German oil firm accused of withholding €800 million from Libya

Libya’s National Oil Corporation chief has claimed that Wintershall went on with unlawful efforts by Libyan government to take over sale of oil contracts

A German oil producer has been accused by the head of Libya’s National Oil Corporation of withholding more than $900 million (€811.21 million) from the Libyan state and colluding with unlawful efforts by Libya’s UN-backed government to take over the sale of the country’s vastly profitable oil contracts.

The power struggle between the NOC and Wintershall – which denied that it owed any money, saying it had always met its obligations to the state – has long-term implications for global oil prices and the Libyan economy, since more than 80% of Libyan state revenues are gathered from the oil industry.

Despite Libya facing a political crisis, oil production has been gradually increasing of late, reaching 800,000 barrels per day. The NOC is seen as one of the few bipartisan Libyan institutions capable of keeping out of the political infighting that has dogged the country since Muammar Gaddafi fell in 2011. Libya was producing 1.6 million barrels per day before the uprising, and the NOC has said output in 2017 could reach between 1.1m and 1.2m barrels per day if political obstacles are removed.

The NOC argued that the battle with Wintershall, and the support the company has enjoyed from the UN backed government was of great importance to its ability in order to keep control of decisions on oil contracts away from politicians whilst ensuring that the maximum amount of revenue reaches the state coffers.

Mustafa Sanalla, the head of the NOC, said that Wintershall knew before him of a controversial move by the presidency council – the name of the UN-backed government led by Fayez Serraj in Tripoli – to take over control of decisions on the terms of oil contracts and investments from the NOC.

The legal status of the presidency’s council move, which occurred in March and is known as resolution 270, is now unclear after an appeal court in Benghazi ruled on Monday that the council had over reached itself.

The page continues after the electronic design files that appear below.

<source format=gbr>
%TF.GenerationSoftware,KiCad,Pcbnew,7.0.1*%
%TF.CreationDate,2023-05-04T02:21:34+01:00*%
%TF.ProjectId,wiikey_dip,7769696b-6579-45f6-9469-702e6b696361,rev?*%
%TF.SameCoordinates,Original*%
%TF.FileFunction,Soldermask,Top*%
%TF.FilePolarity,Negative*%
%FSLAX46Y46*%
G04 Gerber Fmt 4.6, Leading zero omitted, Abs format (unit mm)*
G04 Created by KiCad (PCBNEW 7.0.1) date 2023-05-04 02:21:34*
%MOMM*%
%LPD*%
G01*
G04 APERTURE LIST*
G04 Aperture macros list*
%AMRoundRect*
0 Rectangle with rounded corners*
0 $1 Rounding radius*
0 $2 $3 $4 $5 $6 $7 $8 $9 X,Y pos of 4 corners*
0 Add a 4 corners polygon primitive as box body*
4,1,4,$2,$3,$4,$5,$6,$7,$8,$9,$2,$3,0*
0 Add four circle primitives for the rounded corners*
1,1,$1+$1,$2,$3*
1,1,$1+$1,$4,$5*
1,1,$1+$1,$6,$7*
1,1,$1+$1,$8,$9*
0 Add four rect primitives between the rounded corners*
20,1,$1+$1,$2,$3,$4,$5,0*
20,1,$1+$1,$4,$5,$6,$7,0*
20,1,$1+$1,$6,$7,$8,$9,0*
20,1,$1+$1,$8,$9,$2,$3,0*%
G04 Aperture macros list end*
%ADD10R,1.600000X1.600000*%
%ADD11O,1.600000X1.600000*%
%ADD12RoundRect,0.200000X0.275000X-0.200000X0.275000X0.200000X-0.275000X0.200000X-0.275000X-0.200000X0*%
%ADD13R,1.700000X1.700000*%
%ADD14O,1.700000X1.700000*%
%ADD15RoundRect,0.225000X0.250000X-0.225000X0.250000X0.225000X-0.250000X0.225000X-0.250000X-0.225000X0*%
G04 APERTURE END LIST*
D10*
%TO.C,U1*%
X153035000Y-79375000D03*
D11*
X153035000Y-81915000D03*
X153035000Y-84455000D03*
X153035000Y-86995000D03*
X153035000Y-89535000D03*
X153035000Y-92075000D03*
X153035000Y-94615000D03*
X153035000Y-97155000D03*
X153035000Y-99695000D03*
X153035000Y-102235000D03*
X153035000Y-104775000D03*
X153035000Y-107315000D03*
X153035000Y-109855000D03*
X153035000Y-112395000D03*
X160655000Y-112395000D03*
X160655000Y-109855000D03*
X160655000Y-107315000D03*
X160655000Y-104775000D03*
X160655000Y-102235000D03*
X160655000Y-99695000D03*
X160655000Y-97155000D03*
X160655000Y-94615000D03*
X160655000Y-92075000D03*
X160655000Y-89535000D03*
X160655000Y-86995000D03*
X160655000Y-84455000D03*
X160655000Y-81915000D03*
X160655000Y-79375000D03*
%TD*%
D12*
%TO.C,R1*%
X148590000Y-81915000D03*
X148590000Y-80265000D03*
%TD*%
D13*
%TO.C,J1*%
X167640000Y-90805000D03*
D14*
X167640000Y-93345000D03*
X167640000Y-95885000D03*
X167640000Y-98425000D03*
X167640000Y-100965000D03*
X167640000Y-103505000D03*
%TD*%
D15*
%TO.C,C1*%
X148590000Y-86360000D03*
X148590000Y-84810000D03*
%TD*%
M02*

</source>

Based in Kassel and part of the chemical BASF Group, Wintershall is one of the oldest established oil companies in Libya, and is regarded as being better positioned than other foreign oil firms to have a further increase in oil production in Libya.

Mustafa Sanalla added that Wintershall had ‘tried to interfere with the Libyan internal politics and to take advantage of the fact that the state is so weak’. He also alleged that staff, nominally advising the presidency council had previously been employed by Wintershall for years, and that the council was making political decisions such as resolution 270 that “were written by Wintershall and designed to help Wintershall”.

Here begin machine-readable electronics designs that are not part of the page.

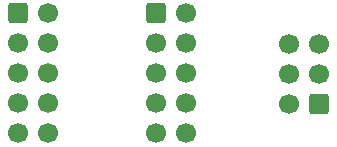
<source format=gbr>
%TF.GenerationSoftware,KiCad,Pcbnew,8.0.0*%
%TF.CreationDate,2024-03-11T16:31:31-06:00*%
%TF.ProjectId,swd_adapter,7377645f-6164-4617-9074-65722e6b6963,rev?*%
%TF.SameCoordinates,Original*%
%TF.FileFunction,Soldermask,Top*%
%TF.FilePolarity,Negative*%
%FSLAX46Y46*%
G04 Gerber Fmt 4.6, Leading zero omitted, Abs format (unit mm)*
G04 Created by KiCad (PCBNEW 8.0.0) date 2024-03-11 16:31:31*
%MOMM*%
%LPD*%
G01*
G04 APERTURE LIST*
G04 Aperture macros list*
%AMRoundRect*
0 Rectangle with rounded corners*
0 $1 Rounding radius*
0 $2 $3 $4 $5 $6 $7 $8 $9 X,Y pos of 4 corners*
0 Add a 4 corners polygon primitive as box body*
4,1,4,$2,$3,$4,$5,$6,$7,$8,$9,$2,$3,0*
0 Add four circle primitives for the rounded corners*
1,1,$1+$1,$2,$3*
1,1,$1+$1,$4,$5*
1,1,$1+$1,$6,$7*
1,1,$1+$1,$8,$9*
0 Add four rect primitives between the rounded corners*
20,1,$1+$1,$2,$3,$4,$5,0*
20,1,$1+$1,$4,$5,$6,$7,0*
20,1,$1+$1,$6,$7,$8,$9,0*
20,1,$1+$1,$8,$9,$2,$3,0*%
G04 Aperture macros list end*
%ADD10RoundRect,0.250000X-0.600000X-0.600000X0.600000X-0.600000X0.600000X0.600000X-0.600000X0.600000X0*%
%ADD11C,1.700000*%
%ADD12RoundRect,0.250000X0.600000X0.600000X-0.600000X0.600000X-0.600000X-0.600000X0.600000X-0.600000X0*%
G04 APERTURE END LIST*
D10*
%TO.C,J1*%
X115650000Y-58520000D03*
D11*
X118190000Y-58520000D03*
X115650000Y-61060000D03*
X118190000Y-61060000D03*
X115650000Y-63600000D03*
X118190000Y-63600000D03*
X115650000Y-66140000D03*
X118190000Y-66140000D03*
X115650000Y-68680000D03*
X118190000Y-68680000D03*
%TD*%
D10*
%TO.C,J3*%
X104000000Y-58520000D03*
D11*
X106540000Y-58520000D03*
X104000000Y-61060000D03*
X106540000Y-61060000D03*
X104000000Y-63600000D03*
X106540000Y-63600000D03*
X104000000Y-66140000D03*
X106540000Y-66140000D03*
X104000000Y-68680000D03*
X106540000Y-68680000D03*
%TD*%
D12*
%TO.C,J2*%
X129467500Y-66145000D03*
D11*
X126927500Y-66145000D03*
X129467500Y-63605000D03*
X126927500Y-63605000D03*
X129467500Y-61065000D03*
X126927500Y-61065000D03*
%TD*%
M02*

</source>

In 1966, Wintershall was granted two enterprises in the East Sirte basin, 1,000 km south of Tripoli. By 1996, the concessions were capable of producing 100,000 barrels per day.

Sanalla said a memorandum of understanding was signed in August 2010 extending these two concessions, on the condition the terms of the concessions were made more favourable to the government, bringing them into line with the type of contract agreed by other foreign oil operators in Libya. He said Wintershall had not honoured this agreement.

The two contract terms have differences which amount to $900m, according to the NOC, based on a calculation of the amount of barrels produced, at an average price, plus contract bonuses. The argument has led Wintershall to slash production by more than 100,000 barrels a day.

Sanalla also claimed that the presidency council passed resolution 270 partly to allow Wintershall to evade its obligations under the 2010 agreements. The amendment was drafted with the help of Wintershall to benefit Wintershall, he said. He has also named a senior adviser to the council that he said had been close to Wintershall for more than a decade.

The dispute over oil resources – on which the fragile Libyan state depends to survive – is part of a wider argument about whether the presidency council has failed to honour promises made last November to fund the oil business properly.

The NOC claimed on Tuesday that the council had committed itself to providing LYD 2 billion (€1.31 billion) for investments and repairs but had only come up with LYD 1.6 billion (€1.05 billion).